Maître de la couture reconnue par ses pairs comme le génie tutélaire de la profession, Madame Grès (1903-1993) est une créatrice de mode curieusement mal-connue en France, alors qu'elle est citée parmi les cinq plus grands créateurs de Haute Couture à l'étranger...
Madame Grès a eu l'idée de demander aux fabricants une étoffe en jersey de soie, qui n'existait pas auparavant. Avec ce textile à la fois fin, lourd et souple, elle produisit des robes d'inspiration antique, asymétriques, comme moulées sur les corps, aux drapés ingénieux et osés.
Le pli est formé à même le mannequin, pendant la construction de la robe, puis cousu. La grande largeur du tissu (280cm) est ainsi réduite à 7 cm...ce qui peut aboutir à des circonférences de jupe de 21 mètres...
Madame Grès (son pseudonyme est l'anagramme du prénom de son mari, Serge) voulait être sculpteur.
Elle fut couturière.
Pour la première fois, une rétrospective lui est consacrée à Paris, où les robes sculpturales sont confrontées aux bronzes monumentaux du Maître sculpteur.

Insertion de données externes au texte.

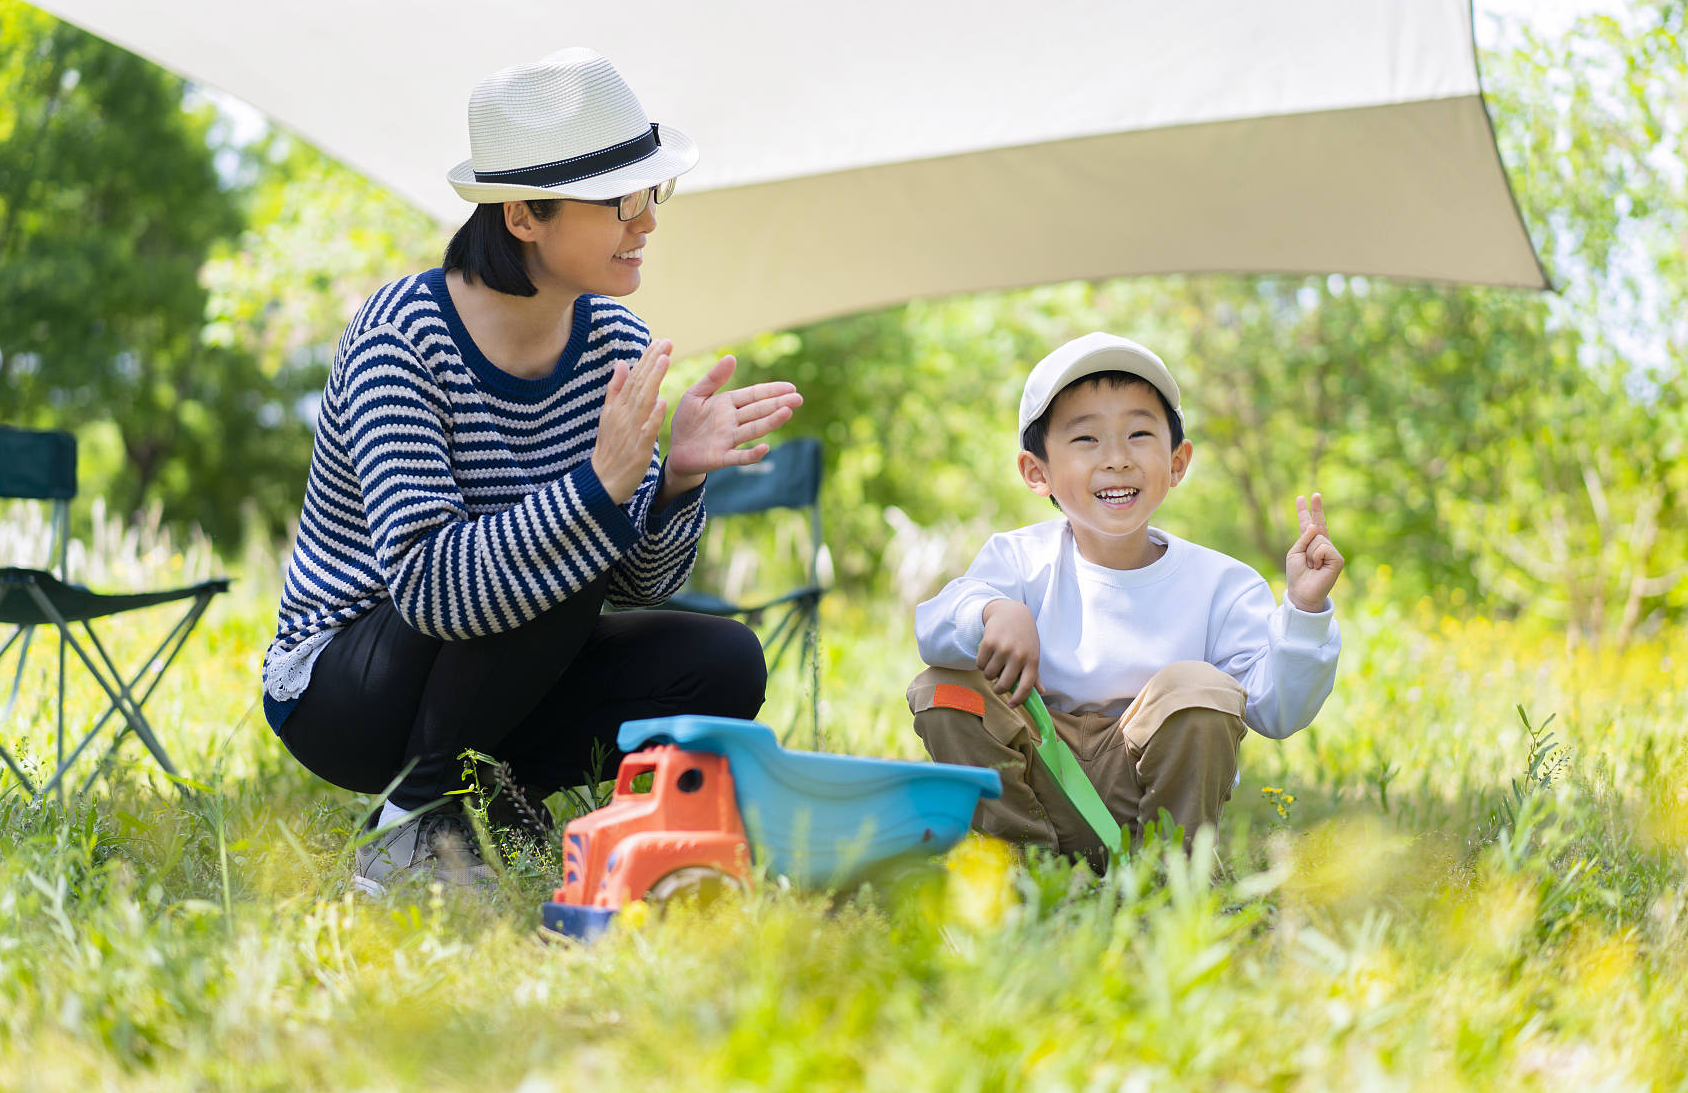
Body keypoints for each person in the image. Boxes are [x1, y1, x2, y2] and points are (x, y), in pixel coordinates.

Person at [259, 49, 802, 894]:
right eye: (621, 201)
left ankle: (505, 797)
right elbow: (430, 587)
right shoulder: (400, 336)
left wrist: (674, 483)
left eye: (652, 194)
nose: (647, 222)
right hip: (349, 691)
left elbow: (641, 585)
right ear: (523, 217)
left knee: (723, 658)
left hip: (504, 670)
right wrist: (595, 491)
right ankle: (411, 817)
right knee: (559, 563)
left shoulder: (615, 347)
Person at [907, 332, 1341, 863]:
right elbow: (934, 629)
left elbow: (1280, 710)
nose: (1116, 459)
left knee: (1200, 687)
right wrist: (993, 611)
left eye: (1138, 434)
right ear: (1036, 471)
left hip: (1144, 792)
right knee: (947, 685)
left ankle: (1169, 876)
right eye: (1086, 439)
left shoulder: (1222, 583)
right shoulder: (1018, 560)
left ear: (1177, 462)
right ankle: (1018, 869)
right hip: (1038, 773)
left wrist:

C'est la première programmation du Musée Galliéra hors ses murs, et c'est une réussite.
Pendant plusieurs décennies, Madame Grès (1903-1993), de son vrai nom Germaine Krebs, a été célébrée pour ses fameux drapés, ses modèles épurés masquant la complexité de son travail, et le jersey, sa matière de prédilection. Avec une constante, la sensualité affleurant sous la technique.
"Je ne crée jamais une robe à partir d'un croquis. Je drape sur un mannequin, puis j'étudie à fond son caractère et c'est alors que je prends mes ciseaux", expliquait-elle dans une de ses rares interviews.
Ses autres créations, robes, tailleurs et manteaux de jour utilisent également le tissu double face, dès sa création. Il en émane une rigueur, une simplicité, qui font penser à Givenchy, à Dior et à Saint-Laurent. Du grand art.
Une centaine de modèles allant des années 30 aux années 80 (ainsi mesure-t-on le style indémodable des modèles), ainsi qu'une cinquantaine de photographies et une centaine de croquis de la maison Grès : il est extraordinaire de voir les "fiches-modèles" mentionnant les prix comme 56 000 Francs en 1947. Ces dessins font partie d'un ensemble de 3.000 pièces, dont des esquisses griffonnées de la main de la couturière, déposés au musée Galliéra par la Fondation Pierre Bergé-Yves Saint Laurent.
Une exposition superbe, à voir absolument par tous ceux et toutes celles qui considèrent la mode comme un art à part entière. Mesdames, vous pouvez emmener sans crainte votre mari : Claude a beaucup aimé le caractère construit, novateur et empreint d'un clacissisme extrème de ces créations intemporelles.
Alors moi, tandis que je me suis remise à coudre - un chemisier "coeur-croisé" en Liberty - je m'interroge : les riches clientes qui achetaient les robes de Madame Grès avaient-elles conscience de porter un oeuvre d'art, de respirer, de manger, de tacher une pièce unique ayant plus tard sa place au musée ?
Jusqu'au 24 juillet au Musée Bourdelle, 18 rue Antoine Bourdelle 75014 Paris, tous les jours sauf le lundi et les jours fériés.